Oxidized phospholipids and phenotypic polarization of macrophages

Oxidized phospholipids (OxPL) were shown to have pro-as well as anti-inflammatory effects, activating a variety of cell types. In particular, we have previously shown that macrophages respond to OxPL by drastically changing their gene expression pattern and function (1). However, it is not known how macrophages adapt their metabolism to changes in tissue oxidation status. We found that macrophages respond to phospholipids containing oxidized fatty acid moieties by reprogramming their metabolism to support either redox homeostasis or inflammatory responses. OxPL-treated macrophages (Mox) adopt a metabolic profile, which is strikingly distinct from M1 and M2 macrophages and characterized by accumulation of antioxidant metabolites involved in glutathione synthesis. The metabolic adaptation in Mox macrophages coincided with Hif1α-and Nrf2-dependent gene expression. On the other hand, OxPL suppressed mitochondrial respiration by a mechanism involving TLR2-dependent ceramide production.
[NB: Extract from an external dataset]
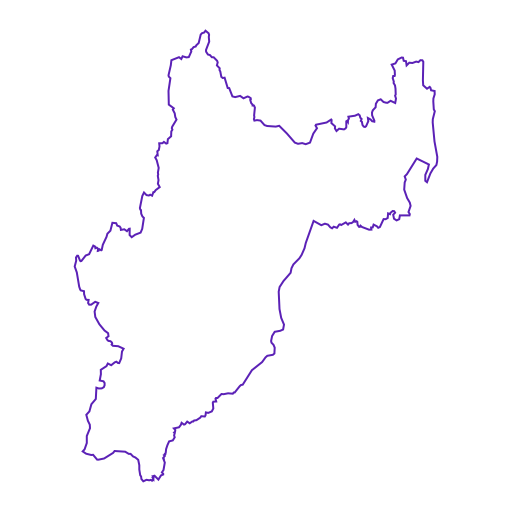 Amparafaravola, Alaotra-Mangoro, Madagascar (Equal Earth projection)
{"feature_id": "10022922B80147144228565", "entity_name": "Amparafaravola", "entity_type": "district", "adm_level": 2, "iso_a3": "MDG", "parent_name": "Madagascar", "parent_adm1": "Alaotra-Mangoro", "projection": "equal_earth", "projection_center": [48.36, -17.461], "detail": "fine", "context": "isolated", "style": "outline", "palette": "violet", "viewbox_px": 512, "rotation_deg": 0, "n_neighbors": 0, "source": "geoboundaries", "source_scale": "gbopen_adm2", "svg_char_len": 5981}
<svg xmlns="http://www.w3.org/2000/svg" viewBox="0 0 512 512"><path d="M391.7,64.6L394.7,70.6L394.9,74.9L394.6,76.0L393.2,76.0L392.7,78.1L393.8,81.6L393.6,83.0L395.0,85.4L395.5,88.7L395.7,94.4L395.1,95.7L396.0,98.6L395.2,103.0L390.6,100.8L387.5,102.8L386.0,102.7L383.5,102.0L380.7,99.3L377.9,100.4L375.9,103.7L375.6,107.3L372.8,110.3L372.0,112.5L372.1,115.3L374.4,120.8L374.3,121.7L372.1,121.2L370.6,119.5L367.9,118.0L368.3,121.2L366.1,126.2L365.0,127.0L363.7,126.6L362.5,125.0L361.9,121.8L360.8,120.9L361.6,119.0L360.3,117.7L359.7,115.4L358.3,114.2L355.0,115.7L348.4,116.7L348.9,118.6L348.0,120.2L347.9,122.0L347.1,120.8L346.3,121.3L346.3,127.2L345.6,128.4L344.0,129.4L339.1,128.7L336.5,131.0L334.9,128.4L335.1,126.4L331.4,123.1L331.6,120.0L331.2,119.5L326.6,122.5L316.0,124.7L315.5,125.6L317.0,128.2L313.3,133.6L310.0,142.6L305.7,144.2L302.2,143.1L298.0,143.8L294.8,142.6L286.9,133.5L279.2,125.8L275.8,126.6L267.1,126.0L264.5,125.1L260.5,120.6L257.0,120.1L254.4,120.6L253.9,119.1L254.4,117.1L254.1,115.4L254.9,107.6L254.0,105.6L252.6,105.5L252.7,104.7L251.3,103.3L250.2,99.9L250.8,99.4L250.7,98.2L248.6,96.8L247.5,96.5L243.5,98.3L240.1,95.9L235.2,97.1L232.4,96.4L229.2,88.1L227.7,88.0L224.6,77.7L222.7,78.0L221.3,76.8L220.3,71.5L219.5,70.0L219.7,68.3L216.9,65.4L217.7,62.4L217.1,60.8L213.7,57.3L211.8,57.2L210.0,55.1L207.9,54.5L206.1,51.7L206.0,50.0L209.2,41.6L208.8,36.9L209.1,34.9L208.6,33.3L205.5,30.7L204.2,32.5L202.0,33.2L200.7,34.6L198.7,43.0L196.2,45.4L195.7,46.5L193.6,47.1L191.9,49.2L190.9,49.6L191.3,51.5L188.8,57.1L186.4,57.4L182.6,56.3L181.3,59.0L179.0,57.2L171.4,60.2L170.8,65.3L168.5,75.3L168.8,76.6L170.4,78.2L168.5,90.9L168.8,104.6L173.8,108.3L172.8,109.6L174.7,113.3L175.3,117.1L176.5,119.6L172.2,126.7L171.8,128.1L172.4,129.7L171.3,131.4L171.1,136.3L167.9,139.1L167.4,143.2L166.2,143.6L163.9,141.9L162.5,143.2L159.2,143.3L159.5,146.4L158.8,150.0L157.3,151.3L157.7,155.3L156.9,155.1L155.2,157.5L156.7,160.2L158.7,167.9L157.9,172.6L158.2,174.5L157.8,175.8L158.5,180.1L157.9,183.8L159.7,187.1L155.7,190.1L154.3,192.1L153.4,192.1L152.1,195.7L150.2,194.7L148.9,195.5L146.5,195.1L144.0,192.5L142.3,196.0L139.9,208.0L140.3,209.6L141.0,210.1L141.2,213.7L142.4,216.4L143.9,217.9L142.2,228.9L140.6,232.6L135.2,234.7L131.7,237.2L129.6,235.0L129.7,228.7L129.0,228.8L127.0,231.2L124.3,229.3L120.9,229.9L120.6,227.8L119.7,226.5L117.2,225.6L116.2,223.2L112.4,222.8L110.4,230.7L107.4,233.7L106.5,236.9L102.8,244.8L101.7,250.0L101.2,250.3L99.3,249.2L98.6,250.7L97.8,250.9L98.0,249.2L97.4,248.1L96.7,247.6L95.4,248.2L95.0,246.5L93.3,245.6L89.1,254.2L85.7,255.5L81.4,261.0L80.6,261.2L80.0,260.6L78.1,255.8L77.2,255.7L76.0,257.5L76.2,260.7L74.7,266.5L76.8,272.4L79.2,286.7L80.2,289.6L80.8,290.4L84.0,291.2L84.1,294.2L85.6,298.9L86.5,299.8L88.6,299.9L88.1,303.0L89.2,304.7L91.1,304.7L95.2,301.8L98.3,303.0L96.3,306.6L94.6,311.5L95.3,317.0L99.4,324.3L104.5,330.5L108.1,333.2L108.5,336.2L106.2,338.0L107.3,339.9L108.4,340.9L110.5,341.2L111.9,342.5L112.2,343.6L111.6,344.6L112.9,345.8L118.2,346.2L123.6,348.7L122.0,351.5L121.2,358.4L119.2,363.1L118.0,363.0L116.4,361.7L114.8,362.3L111.2,365.2L107.8,363.5L106.5,366.1L100.8,369.8L100.9,374.2L99.7,380.5L103.5,381.3L104.6,383.0L104.6,385.2L103.8,387.2L101.7,388.4L98.8,388.5L96.4,387.7L95.8,399.0L91.4,404.2L89.4,411.4L86.3,414.8L87.9,420.8L89.8,424.7L90.0,428.2L86.8,436.0L86.8,443.0L84.6,449.3L82.7,451.4L86.1,453.7L91.3,455.0L93.1,454.8L97.1,459.6L98.3,459.7L104.1,458.5L113.1,452.9L114.6,451.0L125.2,451.7L128.8,453.9L130.6,453.9L133.0,456.4L135.4,457.5L138.2,459.8L139.3,465.2L139.3,469.5L140.2,475.2L141.1,476.5L141.4,479.0L143.3,481.3L146.5,479.8L149.2,480.3L150.8,479.9L152.0,480.7L152.8,479.5L153.4,479.9L153.4,478.3L152.7,477.7L153.5,477.1L152.8,476.2L154.5,475.7L158.4,479.6L161.0,475.4L163.2,474.5L163.2,473.8L161.9,472.4L163.5,470.0L164.8,462.6L163.3,458.6L163.7,458.6L163.4,457.7L164.8,456.0L164.0,455.1L165.2,454.4L164.9,453.8L165.7,453.0L166.1,449.1L167.4,445.2L169.1,441.4L172.8,440.4L174.7,437.3L174.1,435.4L174.7,433.3L174.1,432.5L175.0,432.0L175.3,430.0L173.9,428.4L179.0,427.3L180.9,424.8L181.6,422.8L184.0,424.6L185.1,424.2L187.2,421.6L189.7,423.3L192.4,421.4L193.3,421.5L194.1,420.5L196.4,420.2L200.2,417.7L201.3,416.2L204.8,416.5L205.5,415.4L205.9,412.4L208.2,412.9L211.8,411.4L213.3,408.5L212.8,402.7L213.3,401.7L216.2,401.5L215.5,398.7L216.0,398.0L217.5,398.0L221.5,394.0L223.6,394.2L228.1,393.3L232.8,393.7L233.7,392.5L234.7,392.5L239.7,386.2L241.0,385.0L242.7,384.7L251.9,370.2L262.1,362.1L265.5,357.4L267.3,355.8L272.9,354.8L274.4,353.5L274.7,347.7L273.5,344.8L271.5,342.7L271.1,341.0L272.1,336.0L274.7,331.8L280.2,330.8L283.1,329.5L284.0,324.6L281.2,317.9L279.5,309.1L278.7,291.7L279.6,287.0L283.5,281.0L290.6,272.8L291.5,268.2L293.4,264.4L299.4,258.3L301.6,254.9L304.5,248.3L305.8,242.9L313.6,220.9L321.3,225.2L324.9,223.7L328.0,224.6L330.3,227.3L332.1,228.3L333.7,226.7L337.0,227.8L339.2,224.6L340.0,224.3L341.2,225.0L345.8,222.4L348.0,224.6L349.2,223.2L351.5,223.1L353.0,222.1L354.4,219.9L355.2,221.8L356.5,221.2L357.3,221.8L357.6,224.9L359.1,226.9L360.0,226.8L360.5,225.7L362.0,227.0L369.1,229.7L371.4,229.6L371.1,227.5L372.7,227.4L373.6,224.6L376.9,226.3L378.2,227.8L379.9,227.0L383.6,219.1L385.6,219.2L387.7,218.0L388.1,213.4L390.0,214.2L390.5,212.8L392.7,211.0L394.2,211.2L395.1,212.7L393.2,214.7L394.0,218.7L396.6,220.4L399.2,219.2L399.9,215.4L409.5,215.4L409.8,214.1L408.5,212.0L410.6,205.9L409.8,202.6L407.1,198.0L404.2,189.6L404.7,182.4L405.8,179.6L404.7,176.4L406.9,174.2L416.7,158.5L428.9,164.5L427.9,169.0L425.3,174.9L425.3,180.8L427.0,182.2L430.4,173.4L433.2,168.6L436.4,165.0L437.1,161.6L437.3,156.9L434.5,141.5L432.7,122.5L432.8,119.2L434.8,111.2L433.8,109.4L433.3,101.5L433.4,98.5L434.7,94.3L434.6,91.0L431.1,90.3L430.4,87.7L429.7,86.9L427.0,88.7L423.2,85.3L422.9,80.2L423.3,61.8L422.4,60.3L420.4,60.2L418.5,62.1L416.2,61.6L412.4,63.0L409.3,62.7L406.6,65.4L406.0,61.2L403.7,60.8L403.0,57.7L401.7,57.5L397.8,59.4L395.4,63.4L391.7,64.6Z" fill="none" stroke="#5b21b6" stroke-width="2"/></svg>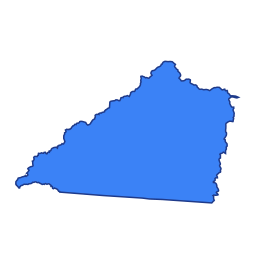 Governador Jorge Teixeira, Rondônia, Brazil (orthographic projection), rotated 184°
{"feature_id": "56859067B13052829322579", "entity_name": "Governador Jorge Teixeira", "entity_type": "district", "adm_level": 2, "iso_a3": "BRA", "parent_name": "Brazil", "parent_adm1": "Rondônia", "projection": "orthographic", "projection_center": [-63.145, -10.822], "detail": "fine", "context": "isolated", "style": "filled", "palette": "blue", "viewbox_px": 256, "rotation_deg": 184, "n_neighbors": 0, "source": "geoboundaries", "source_scale": "gbopen_adm2", "svg_char_len": 5771}
<svg xmlns="http://www.w3.org/2000/svg" viewBox="0 0 256 256"><g transform="rotate(184 128 128)"><path d="M19.9,166.3L20.8,166.6L22.8,167.3L25.5,167.4L27.7,167.3L28.5,167.7L29.0,168.5L29.6,169.1L30.7,169.7L31.1,170.2L31.3,171.0L31.4,171.9L31.8,172.4L32.6,172.1L33.2,172.0L33.7,172.4L34.2,173.5L35.2,173.2L35.7,172.8L36.4,172.6L37.0,172.7L39.7,174.9L41.7,174.9L42.6,174.7L43.7,174.3L44.8,174.3L47.1,172.8L48.8,171.2L49.4,171.0L50.6,171.6L52.3,171.9L53.3,171.8L54.9,171.5L55.5,171.5L57.0,171.9L58.0,171.8L58.8,171.6L59.5,171.7L60.2,172.3L60.9,173.0L61.7,173.5L62.2,174.9L62.9,175.4L63.5,175.7L65.2,175.5L65.8,175.8L66.8,176.3L68.3,176.8L68.9,177.2L69.3,177.7L69.1,179.6L69.2,180.4L70.4,180.9L71.2,181.0L72.1,180.8L72.7,180.8L73.4,180.8L74.1,180.0L75.6,179.0L77.7,178.7L78.4,178.9L78.7,179.5L79.3,180.2L80.6,181.2L80.4,182.0L79.7,182.8L79.2,183.7L79.2,184.6L79.9,186.0L80.5,186.8L82.2,188.1L82.2,189.3L82.9,189.8L83.5,190.0L84.1,190.5L84.4,191.1L85.1,191.6L85.7,192.4L85.9,193.0L85.1,194.8L86.6,195.7L87.0,196.1L88.5,197.2L90.7,197.3L92.6,197.0L95.7,197.1L96.5,196.7L97.4,196.2L98.0,195.3L98.3,194.2L99.2,193.9L99.5,192.8L99.9,192.1L100.8,191.5L102.7,190.6L103.5,189.8L104.8,188.2L105.7,187.4L106.4,187.2L107.9,186.8L108.7,185.6L109.0,184.4L108.8,183.7L107.7,182.3L108.4,181.5L109.4,180.7L109.9,179.9L110.3,179.4L111.0,179.1L112.7,179.5L113.4,179.6L114.1,179.3L115.5,180.2L116.9,180.5L117.5,180.8L118.8,180.4L118.6,179.3L118.2,178.6L118.5,177.3L118.6,175.8L118.3,175.3L118.3,174.5L118.7,173.3L118.6,172.0L118.8,171.4L119.5,169.9L120.4,169.1L121.4,167.7L122.8,167.5L123.3,166.9L123.5,165.7L124.1,164.9L125.5,164.9L126.5,164.5L127.4,163.8L127.9,163.1L127.8,162.3L128.9,159.5L130.9,160.3L132.1,159.6L133.0,159.5L134.0,159.3L134.9,158.7L135.0,158.0L135.9,158.0L137.1,157.7L137.3,156.8L137.8,155.3L138.1,154.7L139.0,154.6L140.4,155.2L141.2,155.3L142.2,155.2L143.0,154.4L145.8,153.8L147.3,153.3L147.9,152.6L147.9,147.0L149.6,146.1L150.9,144.8L151.5,144.6L152.5,143.4L152.5,142.6L153.8,142.0L154.9,141.8L155.3,141.3L155.9,140.9L156.5,141.1L157.5,140.7L158.1,140.3L158.0,139.6L158.5,139.8L159.1,139.4L159.8,139.5L160.6,139.3L161.5,138.6L161.7,138.0L161.4,136.9L161.5,136.1L162.0,135.5L161.9,134.7L163.7,133.6L164.2,132.6L164.7,132.2L164.8,131.5L165.4,130.8L165.6,130.0L166.5,129.0L167.0,128.7L168.3,128.1L169.4,128.8L170.6,130.6L173.8,131.3L175.0,131.4L175.8,131.3L176.6,131.0L176.9,130.2L177.6,129.5L179.3,129.2L179.8,128.5L180.0,127.8L180.7,128.0L181.4,127.9L181.9,127.0L182.5,126.4L183.3,126.2L183.6,125.5L184.4,124.7L184.6,123.7L185.4,123.1L186.0,122.5L186.6,122.8L187.2,122.3L188.1,122.3L189.0,122.5L190.3,121.6L189.8,120.8L189.6,119.9L190.2,119.2L190.9,118.8L190.8,117.2L191.3,116.5L191.5,115.8L191.4,113.6L191.3,112.9L190.5,111.3L190.0,110.0L191.2,107.6L192.0,107.5L192.7,107.8L193.2,107.0L193.9,106.4L194.8,106.1L195.6,106.0L196.1,105.2L197.0,105.0L197.3,104.3L196.9,103.6L197.0,103.0L197.6,103.4L198.3,103.7L199.1,103.7L199.9,103.5L200.9,103.2L201.6,102.7L202.2,102.5L203.1,101.4L203.2,100.6L203.7,99.8L204.3,99.6L204.9,99.6L204.8,98.4L205.4,98.6L206.2,98.0L206.7,97.5L206.8,96.8L207.7,96.6L208.4,97.3L208.7,98.0L210.0,97.8L210.5,96.9L211.9,97.0L212.6,97.2L213.2,96.8L214.3,96.4L215.5,96.5L215.7,95.5L215.6,94.5L216.3,94.1L216.6,93.2L218.9,93.2L219.7,92.6L220.0,91.7L219.4,90.5L219.6,89.8L220.0,89.2L220.3,88.5L221.1,88.2L220.7,87.2L220.5,85.4L220.1,84.0L220.3,83.4L221.2,82.9L222.1,82.7L222.9,82.3L224.5,81.2L225.1,80.4L224.5,79.6L223.8,79.0L224.6,77.4L226.0,75.8L225.0,75.3L224.6,74.2L224.9,73.6L225.7,73.2L226.3,72.6L226.9,72.8L227.2,73.3L227.6,72.6L228.3,72.5L228.9,72.2L230.1,71.9L231.5,71.1L234.0,70.4L234.3,69.7L234.5,68.7L235.1,68.2L235.6,67.3L236.0,66.8L236.1,66.0L235.9,65.2L236.1,64.3L235.6,63.8L235.4,63.2L234.2,62.3L232.5,60.5L231.9,60.7L231.9,61.7L231.3,62.2L230.9,62.9L230.4,63.2L229.5,63.4L227.8,64.6L227.1,64.7L226.4,64.6L225.5,64.8L224.5,64.7L223.7,64.8L223.3,65.3L220.9,65.8L219.8,66.5L219.3,67.2L218.0,67.2L217.0,67.8L216.0,67.8L215.1,67.3L214.0,67.2L213.4,67.5L211.7,66.6L210.3,66.1L209.7,65.7L208.2,66.2L207.6,65.9L206.6,66.8L204.9,66.2L204.1,66.6L203.5,66.8L202.6,66.7L201.9,66.1L201.0,65.6L200.8,64.5L200.2,64.8L199.3,64.0L199.3,63.2L198.9,62.5L198.2,62.2L197.1,63.0L196.3,62.6L195.6,62.6L194.8,62.1L194.0,61.8L193.5,61.0L192.7,60.0L191.8,59.9L191.6,59.3L148.0,58.9L108.9,59.1L101.7,58.7L88.9,59.1L39.2,59.1L37.8,60.9L37.2,61.4L36.9,62.0L37.4,62.6L37.8,64.4L37.7,65.3L38.0,66.1L38.5,66.5L37.8,67.1L37.1,67.1L36.1,67.0L35.4,67.1L34.3,67.3L33.5,67.7L34.1,68.6L34.9,69.1L35.4,70.0L34.9,70.5L33.4,71.4L33.3,72.2L33.7,73.2L34.1,73.9L34.8,74.8L35.3,75.6L35.4,76.8L35.9,78.2L36.5,78.9L37.8,79.6L39.0,79.6L39.1,80.4L38.5,81.0L37.9,81.3L37.4,82.1L37.7,83.7L37.0,84.4L35.3,84.5L35.4,85.3L36.0,86.4L36.3,87.1L35.8,87.9L34.7,88.9L34.1,89.7L33.4,90.1L32.7,90.4L32.6,91.3L32.9,92.2L32.4,93.6L32.5,94.4L33.0,95.0L33.9,96.4L34.0,97.3L33.4,98.1L33.4,99.0L34.2,100.6L35.0,102.5L35.0,103.2L34.5,104.0L33.7,104.5L33.9,107.5L34.5,108.1L34.1,108.9L32.8,109.2L32.2,109.6L31.6,110.3L30.9,110.6L30.3,110.1L28.9,109.4L29.1,111.9L29.0,112.6L28.4,113.8L28.5,114.5L28.7,115.8L27.9,116.7L27.9,117.9L28.2,119.3L29.7,120.8L30.1,121.6L30.2,123.0L31.4,123.7L31.0,124.7L30.5,125.2L29.7,126.9L29.4,127.6L29.3,129.0L29.5,130.2L30.2,130.8L30.4,131.7L30.5,133.0L30.4,134.1L30.5,137.0L30.7,138.5L30.5,139.5L28.7,141.0L27.1,141.9L25.3,141.9L24.7,141.7L23.8,141.7L23.5,142.4L23.7,143.2L23.3,144.3L23.3,145.0L23.8,145.7L23.4,146.5L23.0,147.3L23.2,148.2L23.1,150.1L23.4,150.9L23.8,151.7L24.4,153.0L24.4,154.1L23.8,155.0L24.0,156.2L24.9,156.1L25.9,156.1L26.4,156.5L27.3,157.9L28.3,159.7L28.2,161.1L29.5,163.3L29.5,164.0L29.1,164.6L28.4,165.0L28.0,165.7L27.2,166.1L25.9,166.3L24.2,166.1L23.7,165.9L21.8,165.6L21.2,165.7L19.9,166.3Z" fill="#3b82f6" stroke="#1e3a8a" stroke-width="1.5"/></g></svg>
Treatment of macrophages with truncated OxPL suppressed mitochondrial respiration and promoted expression of genes controlling redox homeostasis, while non-fragmented oxygenated OxPL induced pro-inflammatory gene expression, without inhibiting bioenergetics. Using a targeted lipidomics approach, we demonstrate that both truncated and oxygenated OxPL species were abundant in healthy, lean adipose tissue. Accordingly, we identify a prominent population of previously unrecognized CX3CR1 - F4/80 lo CD11b + cells in lean adipose tissue, which are also positive for HO1 + and Txnrd1 + , resembling the Mox phenotype. These cells are characterized by a quiescent bioenergetic profile, which can be mimicked by macrophages polarized with truncated OxPL. Surprisingly, we found that high-fat diet feeding led to a disproportional increase of oxygenated unfragmented OxPL species. In obese adipose tissue, the predominant macrophage population was CX3CR1 + F4/80 hi CD11b + positive, expressing both CD11c + and CD206 + and characterized by a highly energetic metabolism. Our findings demonstrate that macrophages respond to OxPL and adapt their metabolism to control redox homeostasis. The data suggest that by sensing OxPL, macrophages translate tissue oxidation status into antioxidant and inflammatory responses via modulation of metabolism and bioenergetics.